Meriam Sundut mengajarkan kita pelajaran penting tentang inovasi militer. Dalam menghadapi teknologi artileri yang lebih besar dan berat dari Barat, kerajaan-kerajaan Nusantara tidak meniru secara langsung, melainkan mengembangkan solusi artileri mereka sendiri yang sangat sesuai dengan kondisi geografis dan taktis mereka—kapal yang ringan, perairan dangkal, dan kebutuhan akan kecepatan manuver. Meriam Sundut adalah perwujudan dari keunggulan mobilitas melawan keunggulan bobot tembakan.
Meriam ini mendefinisikan batas-batas kekuatan di laut selama berabad-abad, menjadi penjaga setia pelabuhan-pelabuhan strategis dan armada dagang yang membawa rempah-rempah, emas, dan tekstil melintasi lautan luas. Tanpa kehadiran Meriam Sundut, dinamika persaingan antara kekuatan lokal dan kekuatan asing pasti akan berbeda secara drastis.

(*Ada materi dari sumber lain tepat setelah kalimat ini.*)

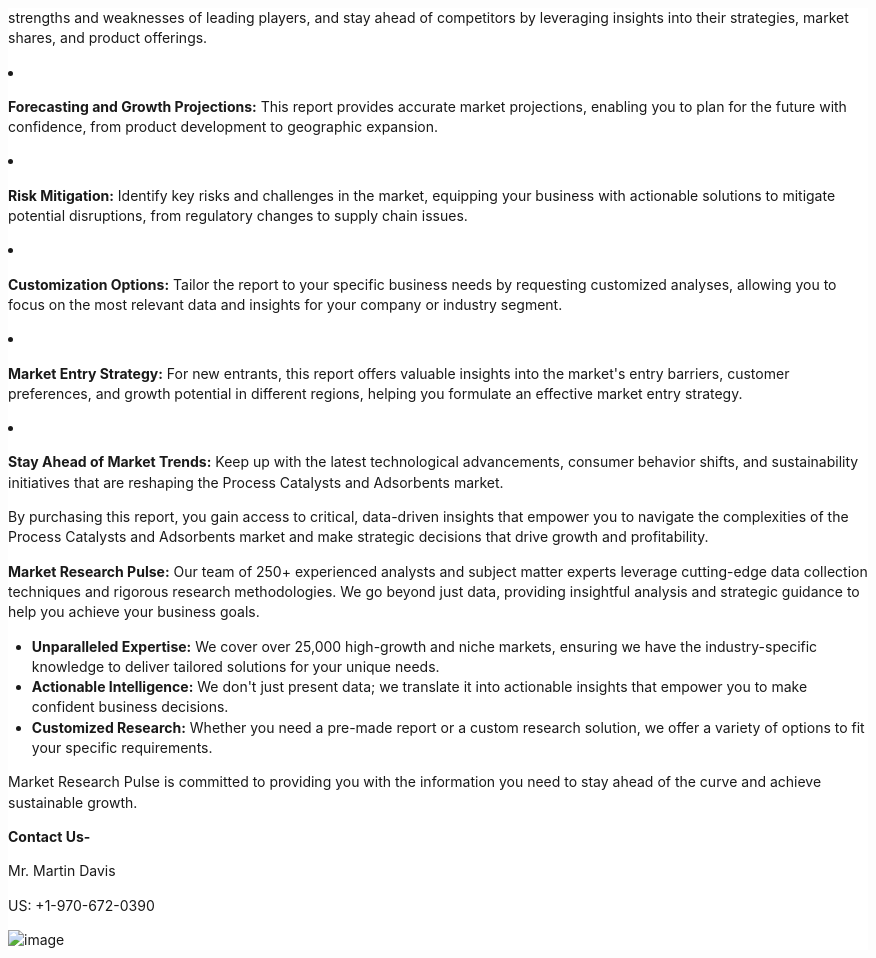strengths and weaknesses of leading players, and stay ahead of competitors by leveraging insights into their strategies, market shares, and product offerings.</p></li><li><p><strong>Forecasting and Growth Projections:</strong> This report provides accurate market projections, enabling you to plan for the future with confidence, from product development to geographic expansion.</p></li><li><p><strong>Risk Mitigation:</strong> Identify key risks and challenges in the market, equipping your business with actionable solutions to mitigate potential disruptions, from regulatory changes to supply chain issues.</p></li><li><p><strong>Customization Options:</strong> Tailor the report to your specific business needs by requesting customized analyses, allowing you to focus on the most relevant data and insights for your company or industry segment.</p></li><li><p><strong>Market Entry Strategy:</strong> For new entrants, this report offers valuable insights into the market's entry barriers, customer preferences, and growth potential in different regions, helping you formulate an effective market entry strategy.</p></li><li><p><strong>Stay Ahead of Market Trends:</strong> Keep up with the latest technological advancements, consumer behavior shifts, and sustainability initiatives that are reshaping the Process Catalysts and Adsorbents market.</p></li></ol><p>By purchasing this report, you gain access to critical, data-driven insights that empower you to navigate the complexities of the Process Catalysts and Adsorbents market and make strategic decisions that drive growth and profitability.</p><p><strong>Market Research Pulse:</strong>&nbsp;Our team of 250+ experienced analysts and subject matter experts leverage cutting-edge data collection techniques and rigorous research methodologies. We go beyond just data, providing insightful analysis and strategic guidance to help you achieve your business goals.</p><ul><li><strong>Unparalleled Expertise:</strong>&nbsp;We cover over 25,000 high-growth and niche markets, ensuring we have the industry-specific knowledge to deliver tailored solutions for your unique needs.</li><li><strong>Actionable Intelligence:</strong>&nbsp;We don't just present data; we translate it into actionable insights that empower you to make confident business decisions.</li><li><strong>Customized Research:</strong>&nbsp;Whether you need a pre-made report or a custom research solution, we offer a variety of options to fit your specific requirements.</li></ul><p>Market Research Pulse is committed to providing you with the information you need to stay ahead of the curve and achieve sustainable growth.</p><p><strong>Contact Us-</strong></p><p>Mr. Martin Davis</p><p>US: +1-970-672-0390</p>
![image](https://github.com/user-attachments/assets/eb8103ab-e2bb-40bd-a904-259266b1af05)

Artileri portabel ini bukan hanya sekedar senjata; ia adalah sebuah narasi tentang kemandirian teknologi, kebanggaan metalurgi, dan semangat perlawanan yang tak pernah padam di jantung samudra Nusantara.
Meriam Sundut, dengan segala variasi namanya dari Lantaka hingga Rentaka, melambangkan masa di mana Asia Tenggara adalah pusat inovasi militer dan perdagangan dunia. Dari bengkel pengecoran perunggu di Jawa hingga geladak kapal lanun yang cepat di Sulu, artileri putar ini adalah penentu kedaulatan yang tak terbantahkan.

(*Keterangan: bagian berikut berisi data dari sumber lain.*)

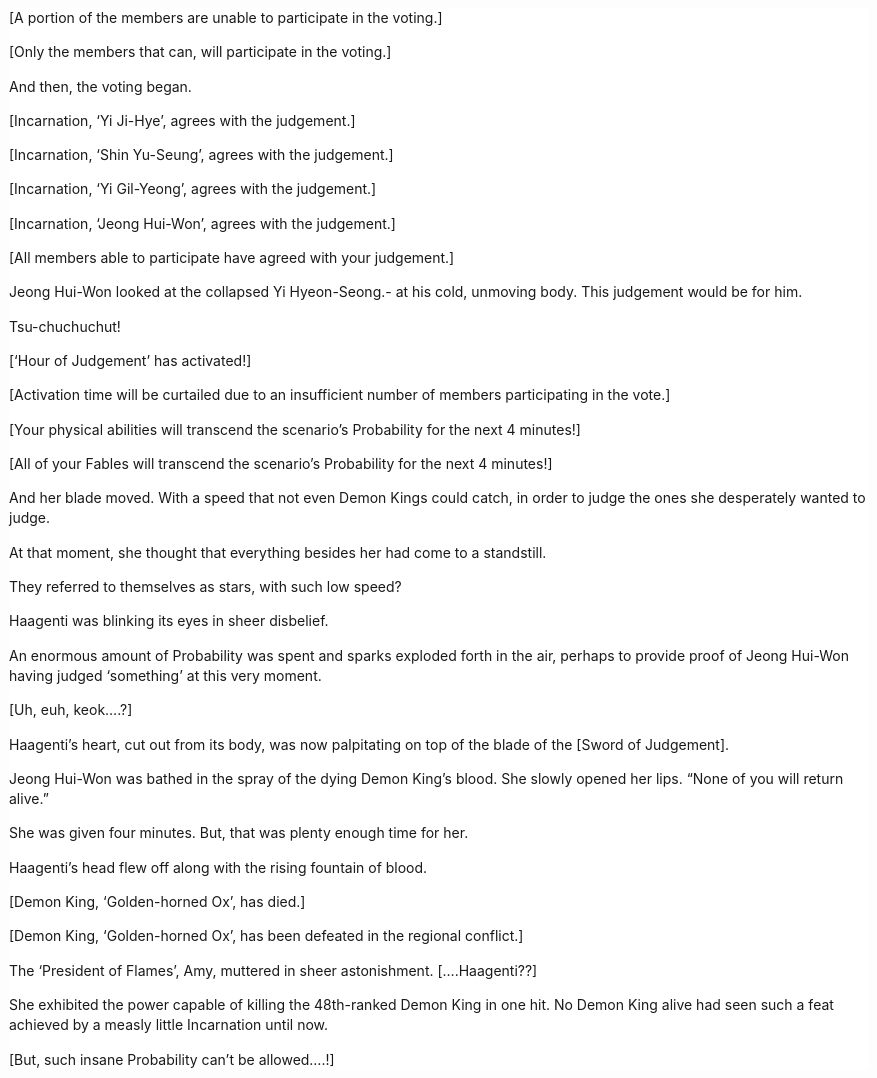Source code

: [A portion of the members are unable to participate in the voting.]

[Only the members that can, will participate in the voting.]

And then, the voting began.

[Incarnation, ‘Yi Ji-Hye’, agrees with the judgement.]

[Incarnation, ‘Shin Yu-Seung’, agrees with the judgement.]

[Incarnation, ‘Yi Gil-Yeong’, agrees with the judgement.]

[Incarnation, ‘Jeong Hui-Won’, agrees with the judgement.]

[All members able to participate have agreed with your judgement.]

Jeong Hui-Won looked at the collapsed Yi Hyeon-Seong.- at his cold, unmoving body. This judgement would be for him.

Tsu-chuchuchut!

[‘Hour of Judgement’ has activated!]

[Activation time will be curtailed due to an insufficient number of members participating in the vote.]

[Your physical abilities will transcend the scenario’s Probability for the next 4 minutes!]

[All of your Fables will transcend the scenario’s Probability for the next 4 minutes!]

And her blade moved. With a speed that not even Demon Kings could catch, in order to judge the ones she desperately wanted to judge.

At that moment, she thought that everything besides her had come to a standstill.

They referred to themselves as stars, with such low speed?

Haagenti was blinking its eyes in sheer disbelief.

An enormous amount of Probability was spent and sparks exploded forth in the air, perhaps to provide proof of Jeong Hui-Won having judged ‘something’ at this very moment.

[Uh, euh, keok….?]

Haagenti’s heart, cut out from its body, was now palpitating on top of the blade of the [Sword of Judgement].

Jeong Hui-Won was bathed in the spray of the dying Demon King’s blood. She slowly opened her lips. “None of you will return alive.”

She was given four minutes. But, that was plenty enough time for her.

Haagenti’s head flew off along with the rising fountain of blood.

[Demon King, ‘Golden-horned Ox’, has died.]

[Demon King, ‘Golden-horned Ox’, has been defeated in the regional conflict.]

The ‘President of Flames’, Amy, muttered in sheer astonishment. [….Haagenti??]

She exhibited the power capable of killing the 48th-ranked Demon King in one hit. No Demon King alive had seen such a feat achieved by a measly little Incarnation until now.

[But, such insane Probability can’t be allowed….!]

Kemampuannya untuk bertransformasi dari alat perang yang mematikan menjadi simbol kekayaan dan pusaka budaya menunjukkan kedalaman integrasinya dalam masyarakat Nusantara. Meskipun kini telah digantikan oleh artileri modern, kisah Meriam Sundut terus bergema—sebuah warisan yang megah tentang bagaimana kekuatan kecil, yang dipersenjatai dengan inovasi dan mobilitas, mampu menantang dan bertahan melawan imperium global selama beberapa generasi.
Peninggalan ini menuntut penghargaan kita, bukan hanya sebagai artefak militer, tetapi sebagai representasi nyata dari kecerdasan lokal, seni metalurgi kuno, dan keberanian para pelaut serta prajurit yang menjadikannya senjata yang paling disegani di jalur sutra maritim.
Meriam Sundut adalah saksi bisu atas naik turunnya kekuasaan, sebuah ikon yang akan selamanya terkait erat dengan sejarah gemilang perdagangan dan pertahanan di kepulauan yang kaya ini. Dengan setiap ukiran naga, ia menceritakan epik pertahanan; dengan setiap lekukan laras, ia mencatat perjalanan panjang Nusantara menuju kemerdekaan dan pengakuan di panggung dunia.